倭建命(やまとたけるのみこと)の最愛のお后さまだったお方じゃの。
美濃国の造(みやつこ)の娘に兄媛(えひめ)と弟媛(おとひめ)という方がいらっしゃるが、あの弟媛とは別人じゃ。
あのお二人は、もともと景行天皇に献上された乙女たちであった。
それを倭建命の兄君であった大碓命(おおうすのみこと)が惚れ込んで、横取りしたのであるよ。
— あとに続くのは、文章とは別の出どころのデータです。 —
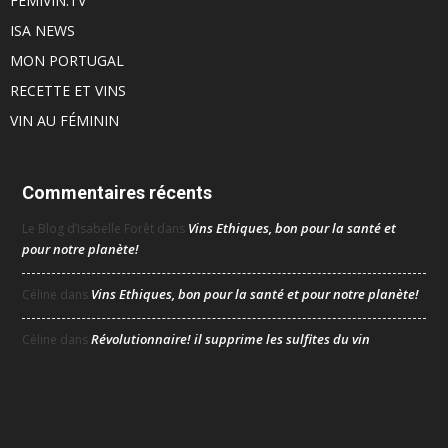
FEMIVIN.TV
ISA NEWS
MON PORTUGAL
RECETTE ET VINS
VIN AU FÉMININ
Commentaires récents
Vins Ethiques, bon pour la santé et
Le Blog d’Isabelle Forêt
dans
pour notre planète!
Vins Ethiques, bon pour la santé et pour notre planète!
Céline
dans
Révolutionnaire! il supprime les sulfites du vin
Céline
dans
天照大御神の御杖代(みつえしろ)、倭姫の巡幸に随行なされた方じゃった。
忍山宿禰のお住まいがあったところが、今の忍山神社。
弟橘媛は、ここでお生まれになった巫女姫さまなのじゃ。
倭建命の東国遠征に同行し、走水(はしりみず)の海で、
荒れ狂う浪の神を鎮めるため、海にお入りになったシーンは有名だのう。
さねさし 相武の小野に 燃ゆる火の 火中に立ちて 問ひし君はも。
*ざっくり訳:相模の小野で、炎に包まれたとき。あなたは燃えさかる火の中で私の名を呼んでくださいましたね。無事でいるかどうか、と。
海は凪ぎ、倭建命は、無事岸辺にたどり着いた。
しかし、長らくその場を離れることができなかったという。
*君(きみ)去らず伝説。
七日の後、倭建命のもとに弟橘媛の櫛が流れ着いたそうな。
櫛とは巫女が髪に挿すものであるよ。
媛の魂が愛しい人のもとに帰ってきたのであろうかなあ。
☆☆☆
というわけで、忍山神社へお参りに行ってきました。
境内への入り口は二つあります。
【南側にある鳥居】
【東側、新しい道路側にある鳥居】
小さいけれど、お掃除が行き届いてとても心地よいところです。
お参りするのは久しぶり。
以前、書籍を奉納しに参ったのですが、
優しい女性の宮司さん(だと思うのですが)は覚えていて下さいました。
ここには、遠方からもお参りにいらっしゃるそうです。
元伊勢を巡りながら、舞を奉納していらっしゃる舞人。
これから弟橘媛が登場する劇の公演をなさるという役者さん。
倭建命の足跡をたどって句を詠んでおられる俳人。
「みなさま、ご苦労なさって。本当にご立派」
お参りを終えて、宮司さんのお話をうかがっていたら、
ぽろぽろ涙がこぼれてきました。
自分がやらなきゃいけないこと。
したいことが分からなくなって。
毎日なにやってんだろうな、と思ったり。
とにかく、進む方角を見失っているような気する昨今。
励ましをいただきました。
そっとおみくじを引きましたら、
『末吉』。
悪くないです。
失物:努力して探せ。
神さま、よいオチをありがとうございます。
ご祭神、26柱。
きっと、みなさまの導きの神もいらっしゃると思います。
もしよろしければ、ぜひ一度お参りを。